Перескажите короче абзац текста страницы, который начинается словами «Мы привычно описываем традицию в культуре», и сохраните его основные утверждения.

_Текст страницы:_
________________________

Мы привычно описываем традицию в культуре как культурное наследие. Три тома Сергея Толстого – это теперь и наше с вами культурное наследие. Но о какой культуре стоит вести речь? Ответим – о такой культуре, где возможно свободное, а значит творческое участие личности в традиции. Сегодня именно этого свободного и творческого участия так категорически не хватает всем нам – ведь не будем же мы всерьез говорить о творческом участии в потреблении сериалов. Толстой писал и жил другим – жил в пространстве бесконечной традиции, которая заключает в себе множество образцов. Он жил внутри такого понимания культуры традиционной, в которой есть свое ядро. И это ядро мы смело назовем тайной. Но смысл русской культуры всегда был в том, что ее тайна умела так проявить себя, что при соприкосновении с ней человек мог меняться. Так менялся и сам Толстой, ибо общался он с традицией русской культуры глубоко-интимно. Он задавал ей свои вопросы и получал на них от нее ответы. Он задавал вопросы Пушкину и Толстому, Достоевскому и Гумилеву. Но все это общение, наверное, было бы категорически невозможно, если бы он сам, лично, не обладал достаточной и для вопросов и для ответов энергией собственной личности, созвучной личностной силе тех, к кому он вопрошал. А суть этой личностной энергии не только природна, но и в истоке своем Божественна. Только при свободном и тесном общении может сохраняться это божественное чувство тайны. Увы, но современная культура утратила это чувство восторга перед чудом, восторга перед тайной и вся наша современность предстает перед нами голой, разочарованной, скорбной. А это значит только одна – она все больше и больше утрачивает свой традиционный характер. Мы скорее узнаем пошлые тайны политиков, грязные тайны психоанализа, и только каким-то сверхчувством будем тосковать о том, что в настоящей культуре и в личности остается прикровенным. Под покровом.

________________________

_Показанные записи:_
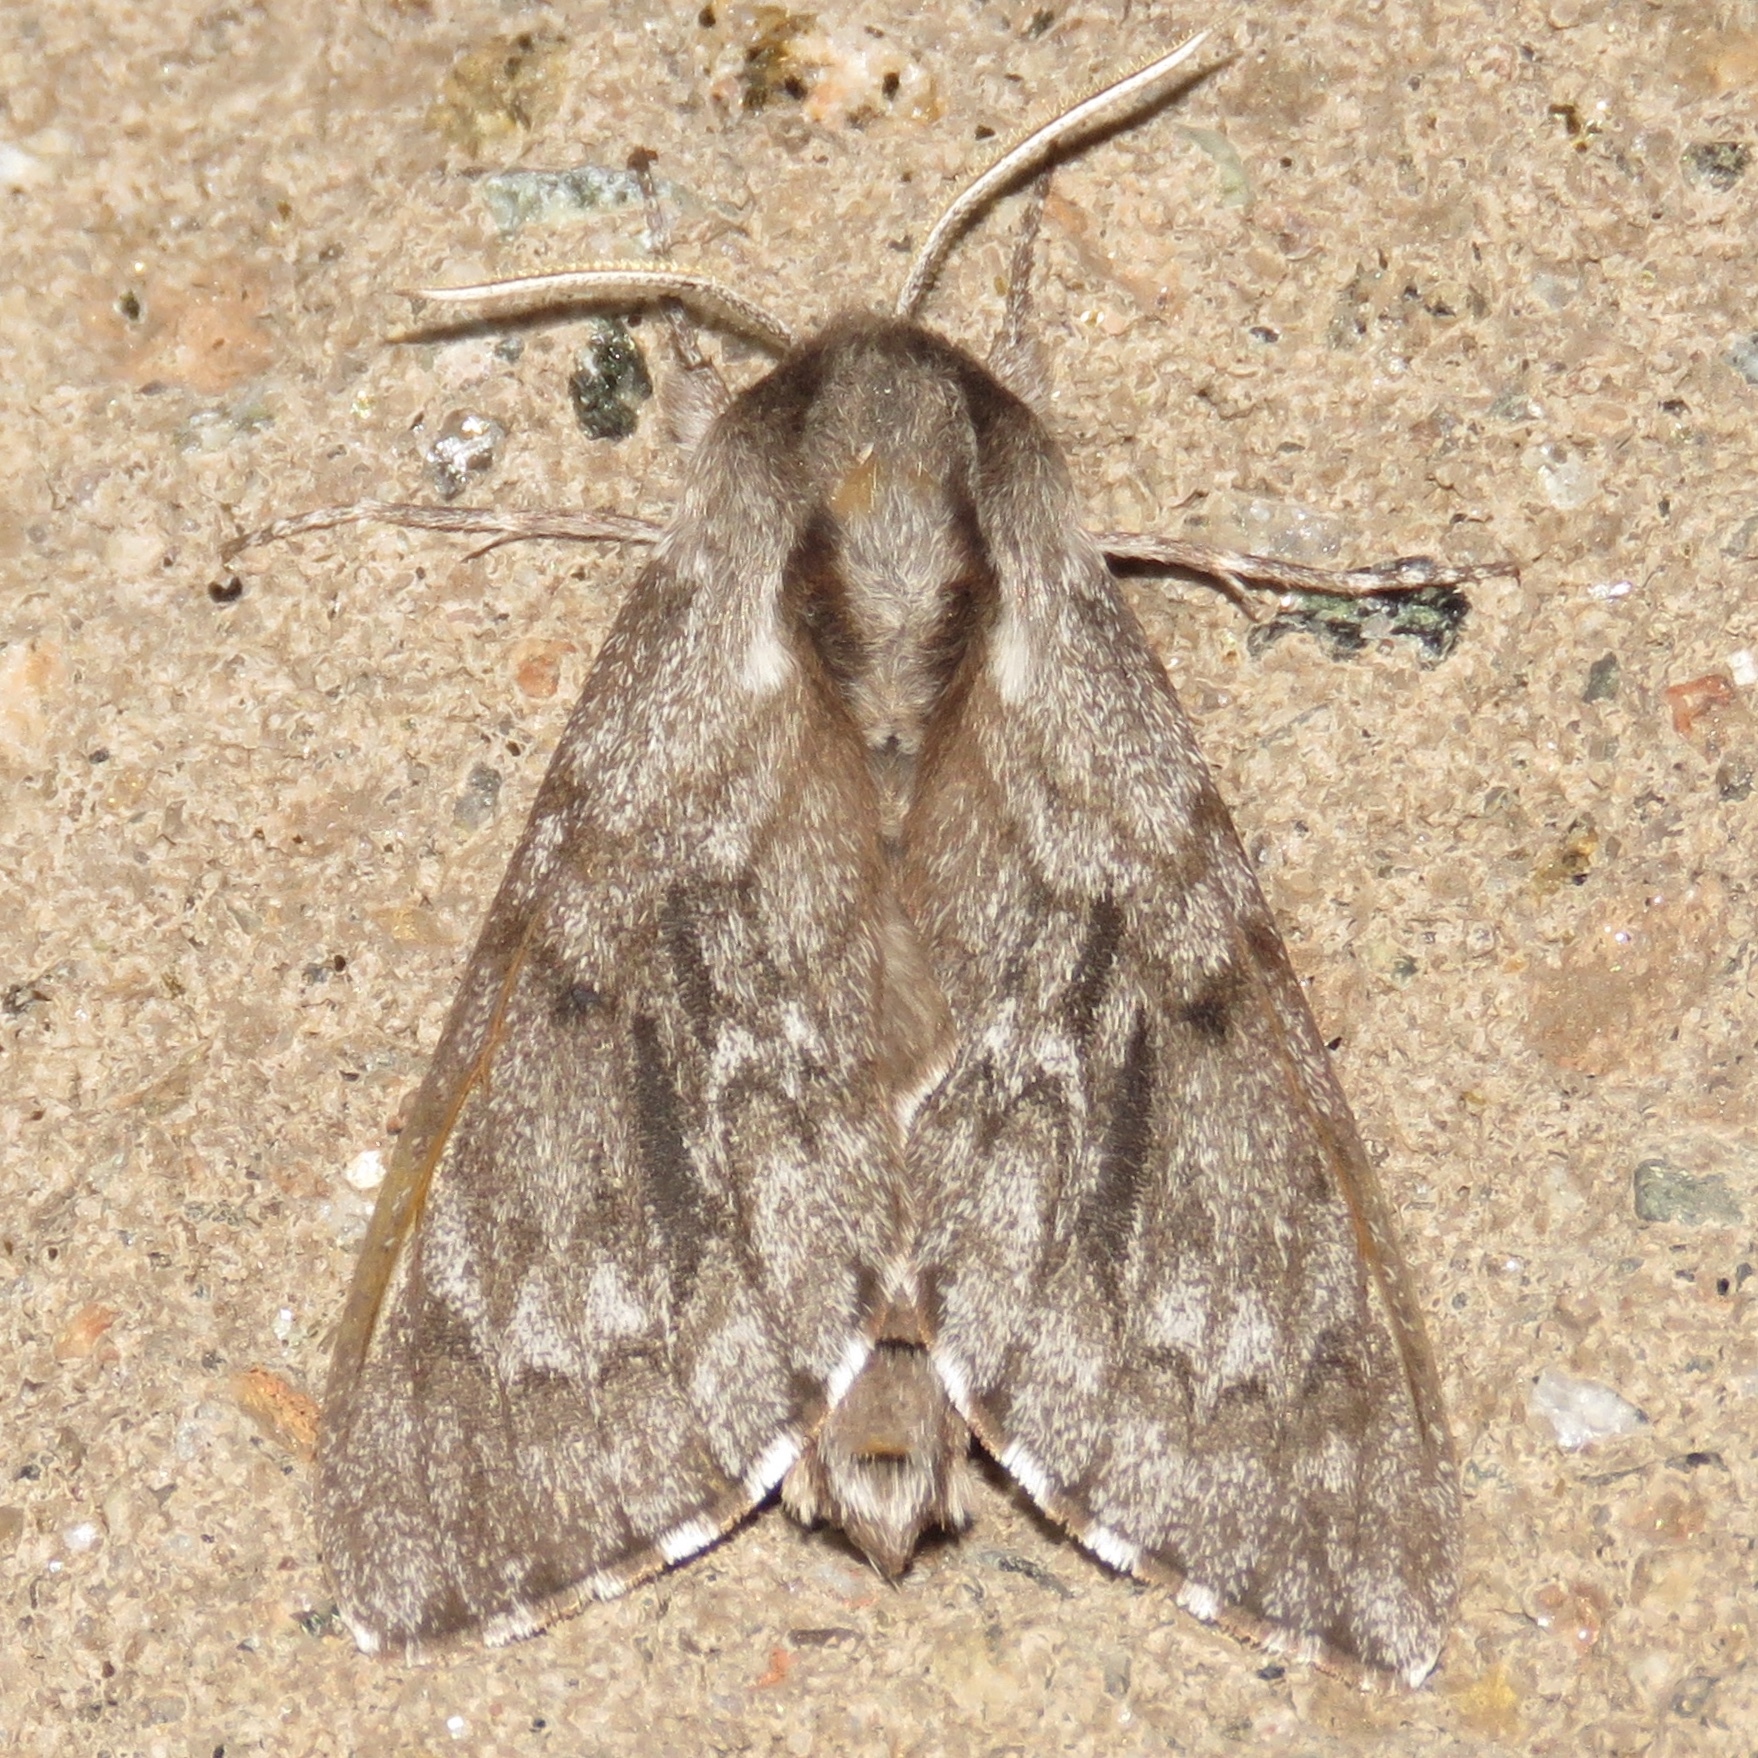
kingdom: Animalia
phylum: Arthropoda
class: Insecta
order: Lepidoptera
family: Sphingidae
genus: Lapara
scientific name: Lapara bombycoides
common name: Northern pine sphinx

________________________

_Ответ:_
Традицию в культуре принято считать культурным наследием, и три тома Сергея Толстого теперь тоже наше наследие. Важна та культура, где личность может свободно и творчески участвовать в традиции. Именно такого участия сегодня всем не хватает. Толстой жил внутри бесконечной традиции. Ее ядро — тайна, способная менять человека, который с ней соприкасается. С русской культурой он общался глубоко лично: задавал вопросы Пушкину и Толстому, Достоевскому и Гумилеву и получал от нее ответы. Это было возможно благодаря энергии его собственной личности, созвучной силе тех, к кому он обращался. Эта энергия природна, а в истоке своем Божественна. Чувство тайны сохраняется только при свободном и тесном общении. Современная культура это чувство утратила, предстает голой, разочарованной и скорбной и все больше теряет традиционный характер. Мы скорее узнаем пошлые тайны политиков и грязные тайны психоанализа и лишь тоскуем о том, что в настоящей культуре и в личности остается скрытым.